Digital Retox – My Week Using Tech Every Minute
Can too much information drive you crazy? I’m about to find out. As we struggle to adapt to the mobile age, digital detoxes have become a trend. But I wanted to see what true toxicity feels like. So I’ve begun what I’m calling a Digital Retox, where I’ll be using high-tech devices during my every waking minute for a week straight.
The inspiration came from tales of detoxes like Baratunde Thurston’s 25-day #Unplug and Paul Miller’s year without Internet. They described their impetus for taking a break as a creeping feeling that constant connection was making them burned out, unproductive and emotionally vacant. Baratunde found peace and Miller found isolation in their detoxes, but neither seemed to consider swinging the other way — waterboarding themselves with full technological immersion.
That led me to dream up the Digital Retox, and wonder what it would do to me. So here I am, the guinea pig in my own sci-fi experiment. A few questions I’m looking to answer are:
- Will non-stop connection make me happy? Sad? Stressed? Stimulated?
- What will happen to my in-person relationships if I’m constantly distracted?
- What will happen to my online relationships if I’m constantly glued to people’s every move?
- Will I become hyper-efficient or drown in digital procrastination?
- And will there be any last effects? Will I become Internet-addicted or -averse?
At the end of the week I’ll spend a few days writing up my thoughts, experiences, some stats. We’ll see if I come away loving technology, or sick at the sight of it like I’ve been Clockwork Orange’d. Then I’m doing a digital flip-flop — I’ll be embarking on full digital detox with no phone at all for the last week of August.

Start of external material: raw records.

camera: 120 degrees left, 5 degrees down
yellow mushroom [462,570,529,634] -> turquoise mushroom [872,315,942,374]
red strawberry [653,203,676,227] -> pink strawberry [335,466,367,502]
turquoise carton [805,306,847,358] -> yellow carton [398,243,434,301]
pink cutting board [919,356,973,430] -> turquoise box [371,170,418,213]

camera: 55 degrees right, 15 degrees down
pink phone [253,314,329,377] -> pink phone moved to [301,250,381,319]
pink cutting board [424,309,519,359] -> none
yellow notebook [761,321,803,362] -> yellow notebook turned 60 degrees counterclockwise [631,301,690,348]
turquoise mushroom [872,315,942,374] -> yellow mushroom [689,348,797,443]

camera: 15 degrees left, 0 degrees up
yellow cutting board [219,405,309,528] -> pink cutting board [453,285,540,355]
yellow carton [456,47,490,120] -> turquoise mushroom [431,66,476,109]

Here are the Digital Retox rules. I’ll be using an Internet-connected device every minute I’m not asleep from 9 a.m. August 14th to 9am August 21st. I didn’t post this yesterday when I started so I’d have a bit of a trial run. I wanted to make sure it was feasible and I wouldn’t need to immediately abort.
Sometimes my usage of technology will be constant, like when I’m on my laptop for hours straight working. Sometimes it will be interruptive, with me stopping to check my phone or other mobile device while I’m out. To remind me to stay connected, I’m using the Alarmed iOS app, which lets me set a reoccurring alarm that goes off every minute.

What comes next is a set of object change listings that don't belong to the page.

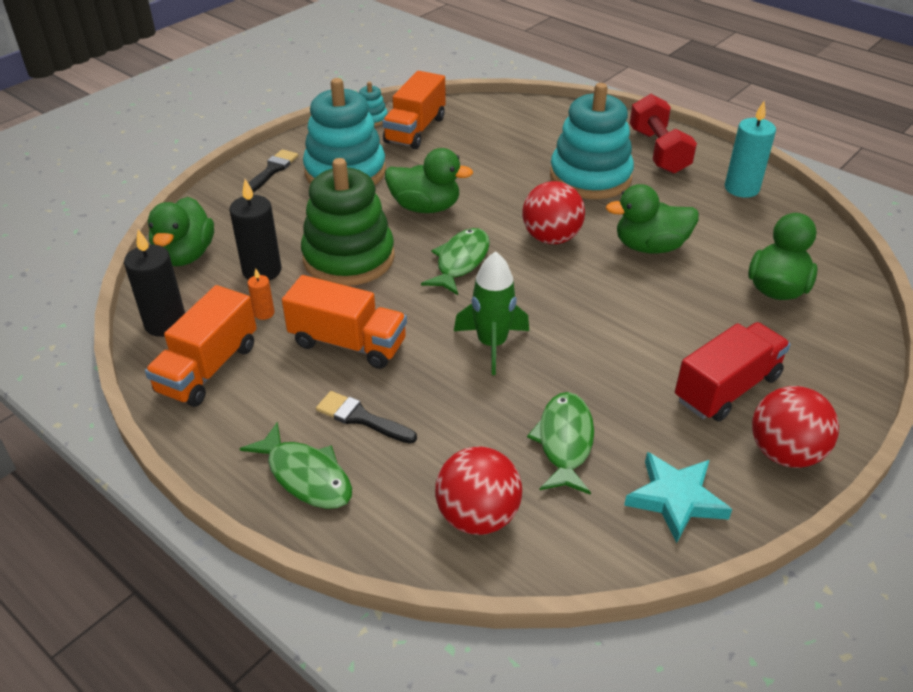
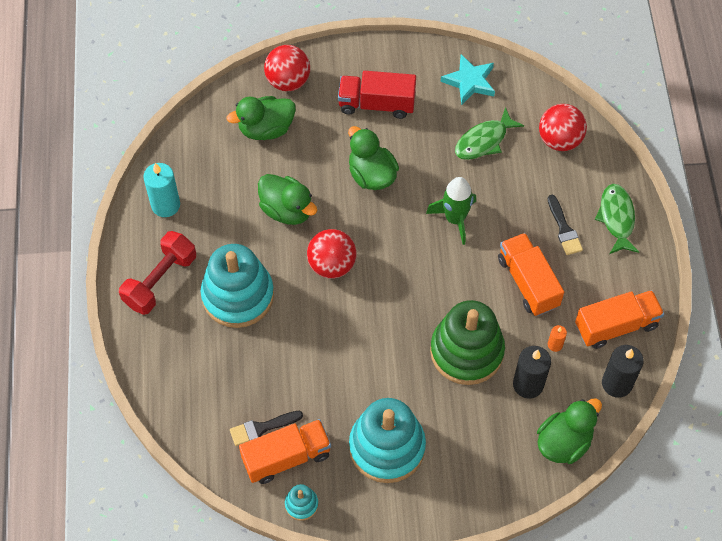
camera: 135 degrees left, 20 degrees up
black brush [248,149,298,192] -> black brush moved to [230,411,303,446]
green duck [385,148,473,213] -> green duck moved to [348,126,399,190]
green fish [421,228,490,295] -> none
red ball [752,386,839,468] -> red ball moved to [264,45,310,91]

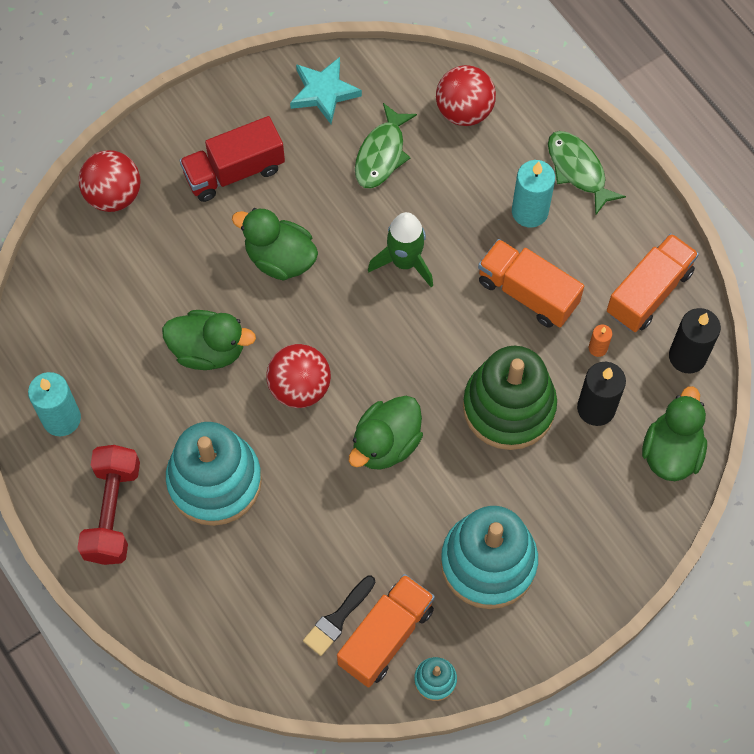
camera: 30 degrees left, 5 degrees up
green duck [227,96,296,140] -> green duck moved to [349,396,423,470]
black brush [548,195,583,255] -> turquoise candle [512,160,555,228]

No activities are excluded. I’ll pause in-person conversations to check notifications, and listen to dictated blog posts like those on Fred Wilson’s A VC while in the shower. How can you help? Annoy me! No seriously. @ reply me on Twitter at @joshconstine or tweet with the hashtag #digitalretox and I’ll see it. You can also distract me on Facebook, Instagram and LinkedIn.
Some plans I’ve got for using my time include getting to some version of inbox zero, reorganizing my laptop, demo’ing a bunch of new apps, and writing a lot.
The Crisis Of Fractured Attention
Ultimately, my goal is to find out if information overload is as detrimental as people think.
The fracturing of our attention may very well be the psychological crisis of our generation. From our days hunting in the wilderness to survive, we’ve evolved to respond to changes in light, sound, and movement. It just so happens that’s what our phones emit. But not when there’s a deer to spear or a tiger to run from. Just whenever someone likes our Instagrams, sends us an email, or wants to plan something for later.
None of these are truly urgent, yet we interrupt our flow to check them. That can halt conversations, agitate us when we’re trying to relax, and keep us from noticing the beauty of the world around us at that very moment. Some believe we need periods of either meditation or recreation to unwind big, abstract problems, and that can’t happen if our minds keep flitting about.
This isn’t to say digital connection is bad. Applying a moral judgement on technologies or the future is rarely productive. But if our evolutionary psychology causes us to be distracted by our devices against our will, we may need to learn to moderate our digital connections.
But this week, I’m going to binge. Most people say goodbye when they go on a detox. With my Digital Retox, I don’t have to. I’ll be right here, at the other end of the Internet from all of you, always. See you now.